• _Extrait choisi_:
Et comme le hasard fait semble-t-il bien les choses, c'est lors d'un autre salon que le co-fondateur du studio trouve son futur éditeur, Bandai Namco :
Yoan était en Suède et cherchait déjà un éditeur. Mais nous ne pensions pas que cela se ferait si tôt, et le dossier était encore assez succinct. D'habitude, lorsque l'on présente un jeu à un éditeur, il faut arriver avec des dizaines de pages de projet. Mais notre partenariat avec les studios Aardman avait déjà été validé : ils avaient vraiment bien aimé Soldat Inconnus et ont accepté de travailler uniquement sur la partie graphique du jeu. Du coup, même avec peu d'éléments, Bandai Namco s'est tout de suite montré intéressé.
Lancé en mars 2015, DigixArt profite de l'accompagnement proposé par l'agglomération de Montpellier et s'installe dans l'un des phares de ce qui n'est pas encore la Start-up Nation chère à Macron, et finit par décrocher sa place dans un incubateur d'entreprises, qui leur permet de quitter leurs minuscules locaux d'alors, et d'embaucher du personnel.
C'est dans leurs bureaux de 70m² que nous retrouvons d'ailleurs la petite équipe qui oeuvre sur notre coup de coeur de la Gamescom 2018. Aux murs, des dizaines de Post-it flashy déroulent un planning militaire et nous rappellent que nous débarquons en plein crunch time.

• _Les données_:
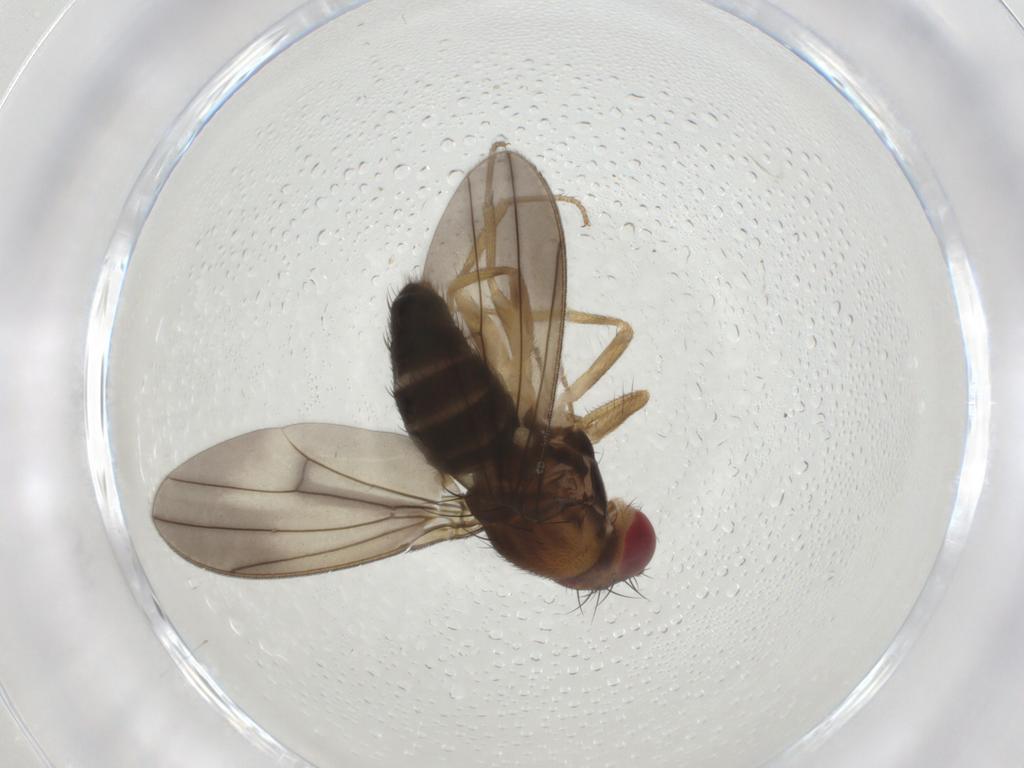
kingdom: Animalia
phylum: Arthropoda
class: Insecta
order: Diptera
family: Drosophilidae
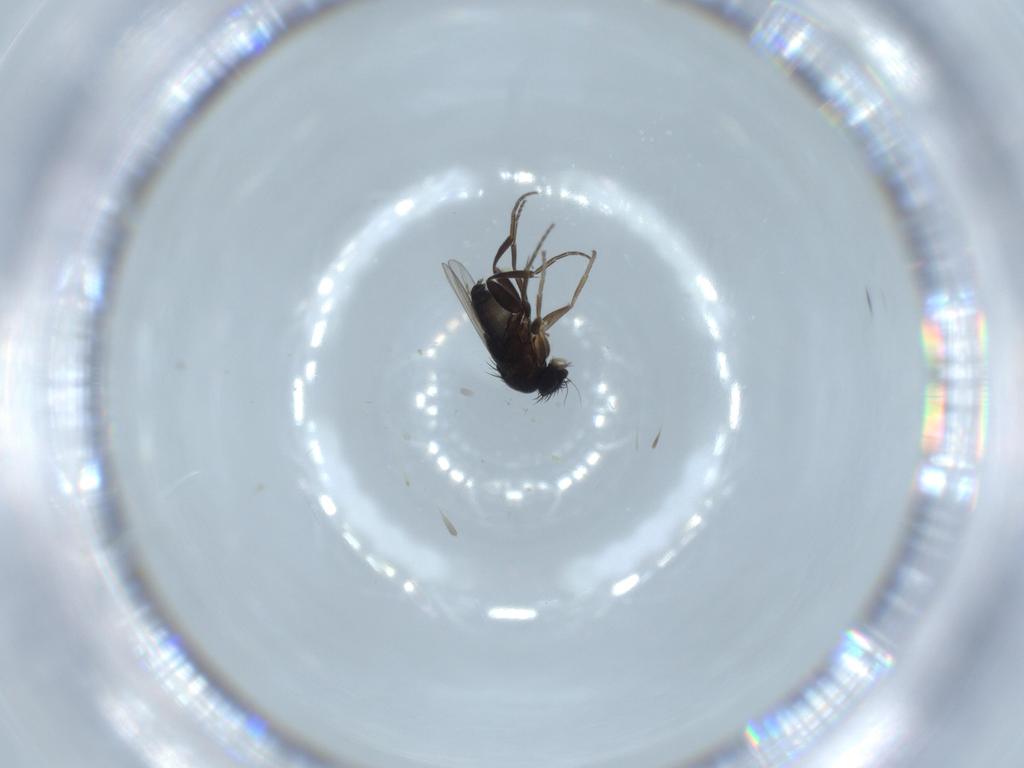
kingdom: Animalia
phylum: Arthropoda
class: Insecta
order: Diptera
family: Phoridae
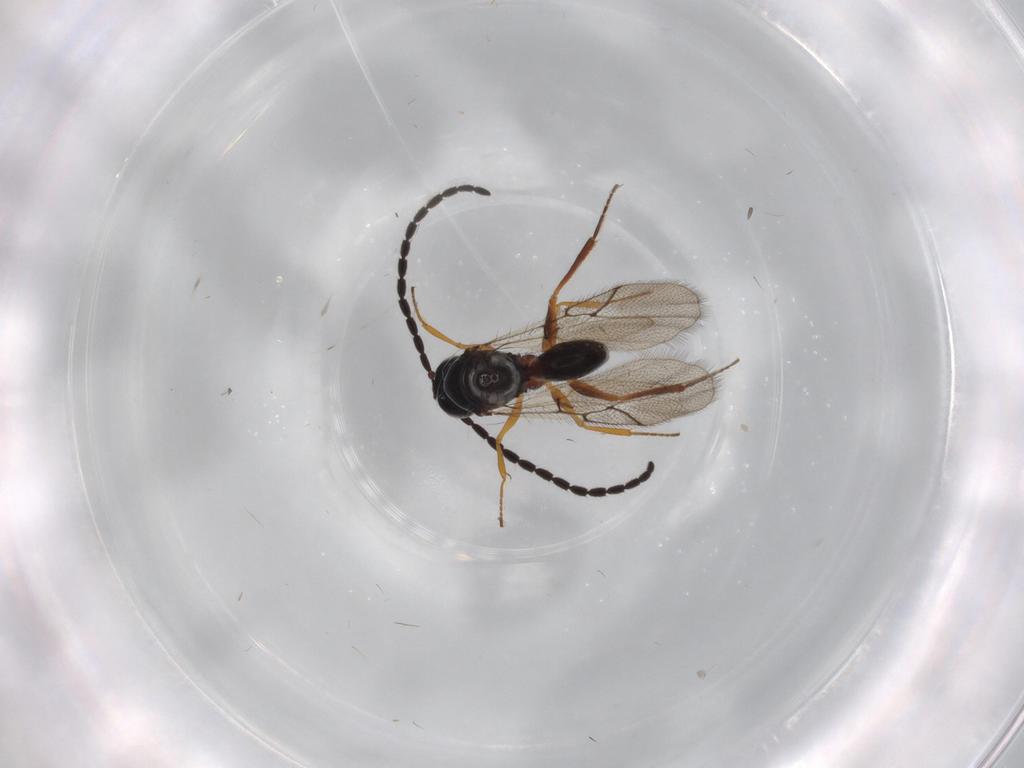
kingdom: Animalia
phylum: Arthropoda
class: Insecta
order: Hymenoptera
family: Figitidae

* * *

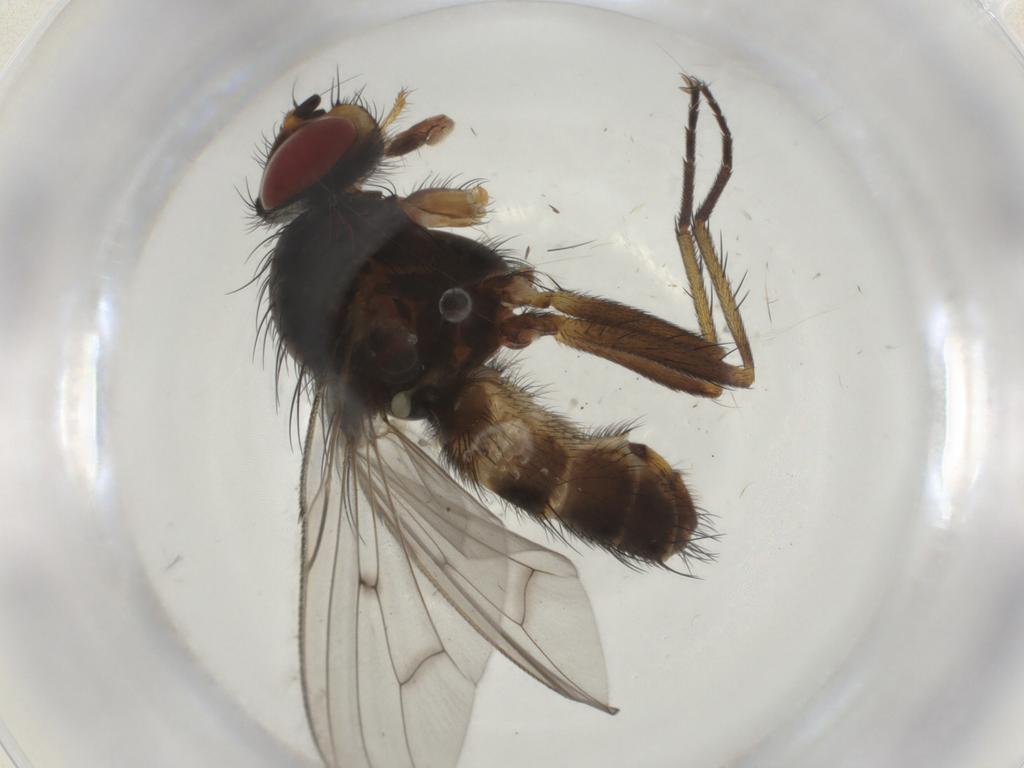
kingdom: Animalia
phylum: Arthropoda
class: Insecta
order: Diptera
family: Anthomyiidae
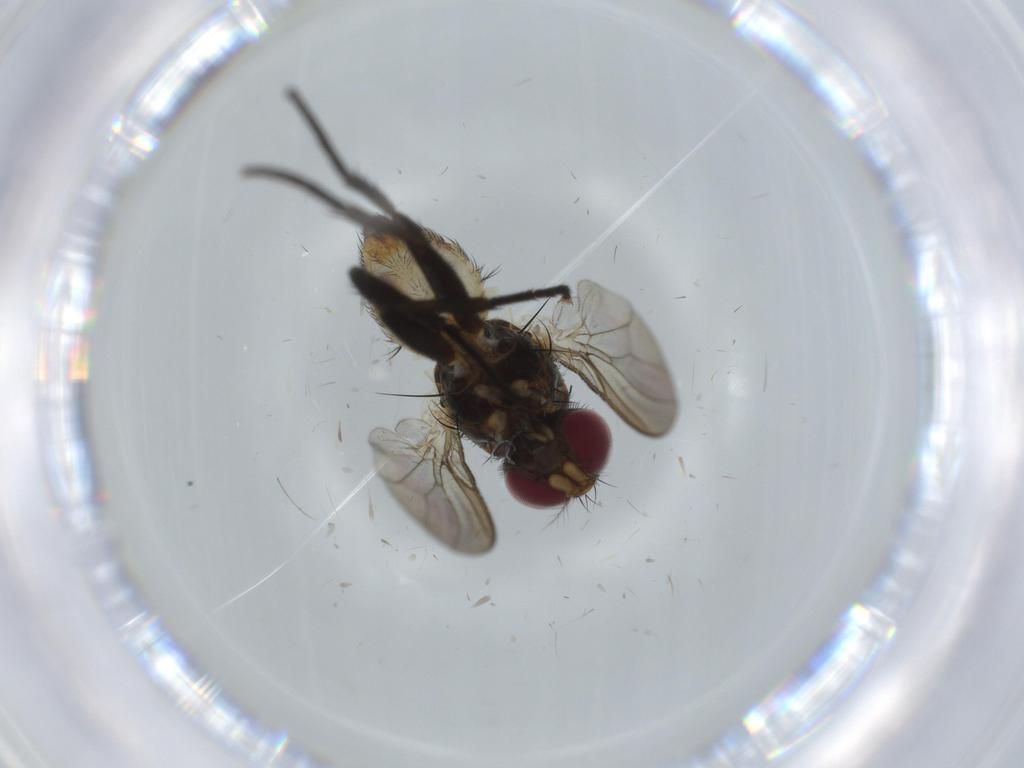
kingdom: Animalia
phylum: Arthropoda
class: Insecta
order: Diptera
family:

• _Consigne_: Poursuivez l'extrait sur le studio DigixArt à partir de sa dernière phrase. Les enregistrements ne sont pas utiles ici.

• _Résultat de l'exercice_:
La documentation sur la Première Guerre Mondiale est pléthorique : partout, des livres, des cartes postales d'époque et des obus retrouvés dans les champs témoignent du souci de la véracité historique qui anime l'équipe. Entre deux témoins des tranchées, une figurine de Kame Sennin se la joue Ten Shin Han à la faveur d'un troisième oeil collé par un petit malin. Une salle, deux ambiances. Mais malgré les sourires affichés, tout le monde est un peu tendu : c'est en effet aujourd'hui que les validations définitives de Sony et Microsoft doivent tomber, et permettre à 11-11 : Memories Retold de sortir pour le centenaire de l'armistice signé à Rethondes.
Mais ce stress perceptible n'empêche pas Bastien Giafferri, jeune programmeur adepte des Game Jam et de la réalité virtuelle de nous parler du développement qu'il a rejoint en cours de route. Fraîchement diplômé, il aura avec d'autres réussi à faire changer d'avis Yoan sur un élément autrefois structurant du jeu : les caméras.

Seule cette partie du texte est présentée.